JOB 1 =>
Summarize the aquarium forum excerpt in two sentences.
JOB 2 =>
Pick up the aquarium forum excerpt after its final sentence and keep writing in the same voice.

TEXT EXCERPT =>
************

However the wife and i came up with the solution to the cover issue!!!we are going to use the front and back glass form a few 10 gallons we have around .... the over will be in three pieces with the outer 2 silicone in place and the center loose to accommodate moving for feeding and maintenance.. because of this we are moving our inner tank works to the middle and man it looks good .. as the actual work begins i will of course take pix ...


----------



## bearwithfish (Sep 29, 2009)

so i want a little input here but first let me explain what i have read versus what i want to do.. and no i am not looking for a flame festival just a good conversation about the ideas i am about to put forth... 

1st lets talk experience versus plan .. i used tap water in my last tank .. never again lesson learned it need to be RO
now last time i tried adding elements and really did not get all prepared for this along with trying to keep the tank bigger better wow .. yeah did not work out to well ..

************

(Stored data)
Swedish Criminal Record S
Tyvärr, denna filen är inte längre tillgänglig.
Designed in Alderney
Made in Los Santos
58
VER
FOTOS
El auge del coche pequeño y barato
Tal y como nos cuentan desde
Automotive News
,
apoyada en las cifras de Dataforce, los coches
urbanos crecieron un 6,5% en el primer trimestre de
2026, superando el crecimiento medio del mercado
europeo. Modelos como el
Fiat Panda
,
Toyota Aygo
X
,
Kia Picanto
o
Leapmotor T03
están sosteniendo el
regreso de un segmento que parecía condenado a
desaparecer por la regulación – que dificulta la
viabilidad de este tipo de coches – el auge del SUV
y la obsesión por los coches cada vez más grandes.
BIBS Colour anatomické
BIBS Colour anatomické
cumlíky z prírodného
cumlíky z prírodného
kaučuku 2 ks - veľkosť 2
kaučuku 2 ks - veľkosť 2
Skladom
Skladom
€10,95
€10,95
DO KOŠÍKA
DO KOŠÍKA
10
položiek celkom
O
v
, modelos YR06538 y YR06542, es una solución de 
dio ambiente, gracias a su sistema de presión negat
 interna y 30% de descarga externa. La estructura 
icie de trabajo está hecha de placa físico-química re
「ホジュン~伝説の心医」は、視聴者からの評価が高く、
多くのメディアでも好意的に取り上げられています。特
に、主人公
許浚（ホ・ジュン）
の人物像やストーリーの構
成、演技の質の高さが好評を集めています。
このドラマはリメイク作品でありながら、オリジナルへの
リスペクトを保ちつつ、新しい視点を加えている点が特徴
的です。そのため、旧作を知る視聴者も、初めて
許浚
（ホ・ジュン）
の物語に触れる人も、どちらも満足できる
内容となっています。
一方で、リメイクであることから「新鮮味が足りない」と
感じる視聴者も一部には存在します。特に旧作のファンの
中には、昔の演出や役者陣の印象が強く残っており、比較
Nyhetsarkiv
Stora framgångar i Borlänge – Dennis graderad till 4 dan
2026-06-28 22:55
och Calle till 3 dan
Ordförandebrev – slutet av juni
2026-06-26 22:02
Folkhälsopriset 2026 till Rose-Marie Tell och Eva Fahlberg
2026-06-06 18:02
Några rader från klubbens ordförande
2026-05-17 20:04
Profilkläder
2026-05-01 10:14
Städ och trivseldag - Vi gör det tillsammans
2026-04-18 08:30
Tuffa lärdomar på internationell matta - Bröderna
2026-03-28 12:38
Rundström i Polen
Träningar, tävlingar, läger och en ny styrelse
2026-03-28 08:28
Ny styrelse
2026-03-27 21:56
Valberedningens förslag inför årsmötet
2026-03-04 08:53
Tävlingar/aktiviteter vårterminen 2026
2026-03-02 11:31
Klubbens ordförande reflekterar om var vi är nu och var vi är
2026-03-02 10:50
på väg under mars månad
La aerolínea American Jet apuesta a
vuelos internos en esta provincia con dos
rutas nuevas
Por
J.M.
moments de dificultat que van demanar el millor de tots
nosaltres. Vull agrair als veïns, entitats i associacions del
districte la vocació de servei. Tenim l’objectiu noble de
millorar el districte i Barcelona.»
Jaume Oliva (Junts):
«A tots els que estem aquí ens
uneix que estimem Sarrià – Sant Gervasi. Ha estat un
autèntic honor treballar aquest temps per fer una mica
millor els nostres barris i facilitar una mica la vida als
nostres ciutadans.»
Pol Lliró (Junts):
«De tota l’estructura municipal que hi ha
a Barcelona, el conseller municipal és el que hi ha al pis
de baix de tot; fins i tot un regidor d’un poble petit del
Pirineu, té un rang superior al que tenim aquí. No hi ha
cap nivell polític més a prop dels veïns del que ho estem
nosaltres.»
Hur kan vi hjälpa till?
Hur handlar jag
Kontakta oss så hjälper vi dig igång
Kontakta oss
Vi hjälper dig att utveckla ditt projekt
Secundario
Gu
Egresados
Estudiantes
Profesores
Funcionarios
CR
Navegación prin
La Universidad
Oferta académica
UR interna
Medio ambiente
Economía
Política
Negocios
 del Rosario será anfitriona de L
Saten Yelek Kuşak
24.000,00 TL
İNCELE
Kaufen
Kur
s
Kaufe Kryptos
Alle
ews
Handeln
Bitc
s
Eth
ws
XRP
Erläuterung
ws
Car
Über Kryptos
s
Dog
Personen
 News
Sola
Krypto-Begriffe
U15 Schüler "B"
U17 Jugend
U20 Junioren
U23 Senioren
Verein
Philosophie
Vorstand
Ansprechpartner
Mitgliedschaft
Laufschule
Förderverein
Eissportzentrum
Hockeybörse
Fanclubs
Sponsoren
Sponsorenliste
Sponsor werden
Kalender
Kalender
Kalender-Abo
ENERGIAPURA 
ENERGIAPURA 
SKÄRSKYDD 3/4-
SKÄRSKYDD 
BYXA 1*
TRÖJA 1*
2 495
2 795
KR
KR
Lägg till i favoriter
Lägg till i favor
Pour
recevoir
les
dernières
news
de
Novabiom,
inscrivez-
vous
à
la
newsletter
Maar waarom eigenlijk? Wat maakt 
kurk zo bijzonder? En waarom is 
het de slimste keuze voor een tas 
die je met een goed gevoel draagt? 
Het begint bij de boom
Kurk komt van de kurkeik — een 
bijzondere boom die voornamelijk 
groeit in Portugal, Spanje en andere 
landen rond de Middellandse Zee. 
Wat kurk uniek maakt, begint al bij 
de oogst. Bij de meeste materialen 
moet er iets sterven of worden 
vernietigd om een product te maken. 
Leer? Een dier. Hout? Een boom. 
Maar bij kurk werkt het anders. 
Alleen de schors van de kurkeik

************

RESPONSE AREA 1 =>
The first poster and their wife plan a three-piece tank cover cut from the front and back glass of spare 10-gallon tanks, with the two outer pieces siliconed in place and the center piece loose for feeding and maintenance, and as a result they are moving the inner tank works to the middle. In a later post, bearwithfish asks for input on some ideas, saying that after using tap water in the last tank they will use RO water, and that a previous attempt at adding elements went poorly for lack of preparation.

RESPONSE AREA 2 =>
so this will be a much simpler tank and i have been pouring over information here and a number of other places .. calling reefers i know and checking out what has worked and not worked and so far i see a trend that i must have missed the last time... KISS
Keep It Simple Stupid

with this in mind i now have a much stronger (i think) plan of action it goes against a lot of common thoughts but some of the longest lived tanks i have seen seem to stay true to this course of action... so let me put this forth

Tank: 30 breeder
Heater: 100W set to 74F 
Lights: 2x s bulb T5 (10k and true blue in each) 
flow: power heads (unknown brand but combined will move around 300-400 GPH), and either a HOB filter (wait for explanation) or a Canister filter with modifications to the media (again wait for it) 
filtration: 25 pounds dry rock (will become live) and 5-10 pounds Live rock, ~20 pounds live sand and WEEKLY water changes...

now for the canister or HOB part.. these would run filter floss to trap waist in and the floss would be changed weekly with the water. as i am able to make my own pads this is about $15 every 2-3 months.. if its a canister i will also run carbon in one chamber and leave one open or put LR in there to grow out over time and clean it when i do the WC... 

as i intend to use Reef crystals (the orange bag) or salt i will not need to add anything to the system as all nutrients will be replaced with water changes and running with out a skimmer will eliminate the removal of some of the elements..

a very simple tank with a weekly 15 -20 minutes of work involved and not a million dollars in gear and additives..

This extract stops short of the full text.